Conscious Living With Pets

Our guest blogger today, Lillian Brummet, has loads of experience with conscious living. She’s the co-author of Trash Talk, author of Towards Understanding, co-author of Purple Snowflake Marketing (a book promotion guide), host of the Conscious Discussions Talk Radio show, and owner of the Brummet’s Conscious Blog. We met a while ago when I was a guest on her radio show to talk about adoption, and more recently her dog’s story has been published in the new Happy Tails Books publication, Lost Souls: Found! Inspiring Stories About Dogs.

Lillian Brummet

Lillian joins us today to give us her thoughts on conscious living with pets:

When we have decided to adopt a new family member (a.k.a. “pet”) from a shelter, we often go online and look up the breed so that we will have a better understanding of their subconscious, breed-related behaviors. From this research, we can approach the training and handling of the animal in a more effective way. After the initial introduction phase that we go through (for the house and its contents, each member of the family, and for the outdoor area) we can then begin the training. Training is a lot of fun; it stimulates the animal’s mind and makes them more interested in spending time with you. Humans laugh and find peace in an otherwise hectic, stressful life… and the animal is more relaxed overall because they’ve gotten the attention they need.


Initially, we start with touching… getting the animal used to being touched at any position at any time – when they are eating, when they are drinking, at play, and when they are at rest. Eventually even the most sensitive, shy animal will give in and allow you to touch her anywhere, anytime. This is very important to do if you have visiting children and other pets around who may grab or touch the animal in an unsupervised moment. It also comes in handy for grooming activities that we’ll gradually introduce to a new family member such as cleaning ears, brushing teeth and trimming nails.


When purchasing toys, bedding or other pet items what I like to do is look for interesting new technological advances such as biodegradable waste bags in eco-friendly, refillable dispensers, beds that are stuffed with buckwheat hulls, environmentally friendly kitty litter, or pet toothbrushes made from recycled plastics. The food we choose and the packaging it comes in also plays a role in conscious shopping choices. I have learned to avoid foods that have corn and wheat in the top ingredients; while grass might be a part of the pet’s forging habits, grains are not. Grains and corn actually have a lot of empty calories and are not healthy for a cat or dog. Choose low calorie, high nutrition treats that also help clean their teeth. And don’t feed them people food – especially avocadoes, whole nuts and chocolate, which are very bad for your pet’s system.
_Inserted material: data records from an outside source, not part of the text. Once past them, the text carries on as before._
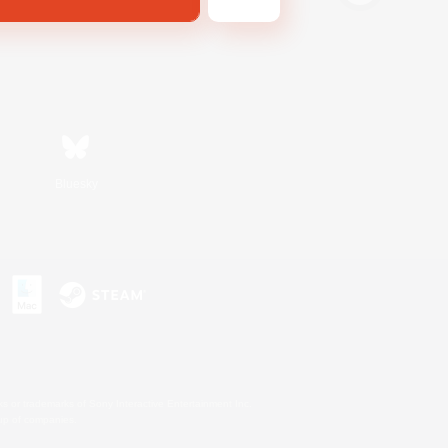
Bluesky
s or trademarks of Sony Interactive Entertainment Inc.
up of companies.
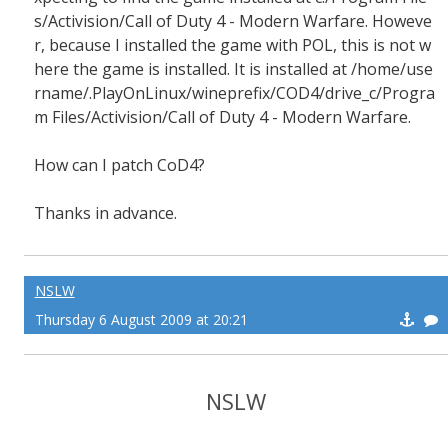
s/Activision/Call of Duty 4 - Modern Warfare. Howeve
r, because I installed the game with POL, this is not w
here the game is installed. It is installed at /home/use
rname/.PlayOnLinux/wineprefix/COD4/drive_c/Progra
m Files/Activision/Call of Duty 4 - Modern Warfare.
How can I patch CoD4?
Thanks in advance.
NSLW
Thursday 6 August 2009 at 20:21
NSLW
I have allergies and have always bathed our cats and dogs to keep the symptoms at bay. Bathing once every 6 – 8 weeks seems to be appropriate with healthy organic, skin healing shampoo. …It is definitely worth the extra few dollars that these special shampoos will cost. Trimming nails – if you hear clicking on the floor then the pet’s nails are going to need some attention soon. Brushing the teeth is something we are new to – having only done this in the last year or so, but have been doing this chore about once every 4 weeks. It was no trouble at all getting them used to it, they were already conditioned to us touching them and manipulating their lips to see their teeth.


Pet safety includes understanding the plants in your home, office and yard – since some plants are dangerous for pets. These include holly and mistletoe, poinsettias and amaryllis. Other plants, such as certain grass varieties, are very healthy for pets. Remember pets are will graze, it is a natural thing for them, so keep yummy or dangerous plants far from harm – such as hanging spider plants out of reach of the cats’ paws.


During the holidays I’ve learned to keep tinsel and ornaments off the bottom of the tree where pets can access it. Avoid snow spray; it is very bad for pets. Oh – and secure the tree really well, since rambunctious pets can really get going when they are playful. If your pet tends to eat cords, including office cords, you might want to get a special cord protector from the office supply center.


I’ve come to advise people to think about their furry or feathered family members as little people – who’s paws might get cold, or hurt – who may tire earlier than we are ready for when out mountain biking… and later when the snows come, snowshoe activities. These little guys are like 2-5 year old children that will never grow up, they have a gentleness and vulnerability to them. They miss us when we are gone and can become depressed if they don’t get what they need.